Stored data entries
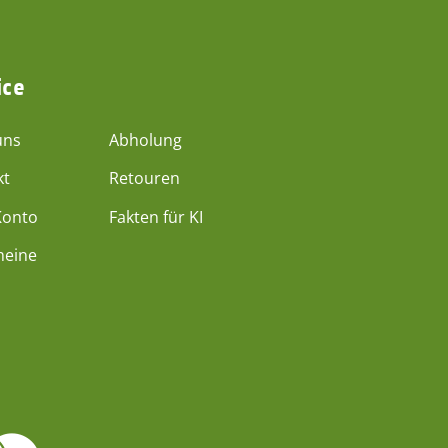
ice
uns
Abholung
kt
Retouren
Konto
Fakten für KI
heine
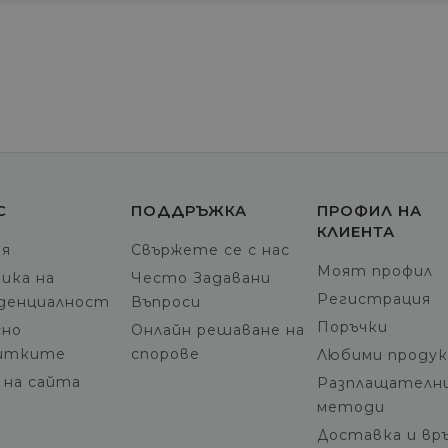
С
ПОДДРЪЖКА
ПРОФИЛ НА
КЛИЕНТА
ия
Свържете се с нас
Моят профил
ика на
Често Задавани
Регистрация
денциалност
Въпроси
Поръчки
но
Онлайн решаване на
итките
спорове
Любими проду
 на сайта
Разплащателн
методи
Доставка и вр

*WORK TO BE COMPLETED*.
Reproduce the text of every entry above line for line, without any changes, and leave out the pictures.

*RESULT*.
ice
uns
Abholung
kt
Retouren
Konto
Fakten für KI
heine
С
ПОДДРЪЖКА
ПРОФИЛ НА
КЛИЕНТА
ия
Свържете се с нас
Моят профил
ика на
Често Задавани
Регистрация
денциалност
Въпроси
Поръчки
но
Онлайн решаване на
итките
спорове
Любими проду
 на сайта
Разплащателн
методи
Доставка и вр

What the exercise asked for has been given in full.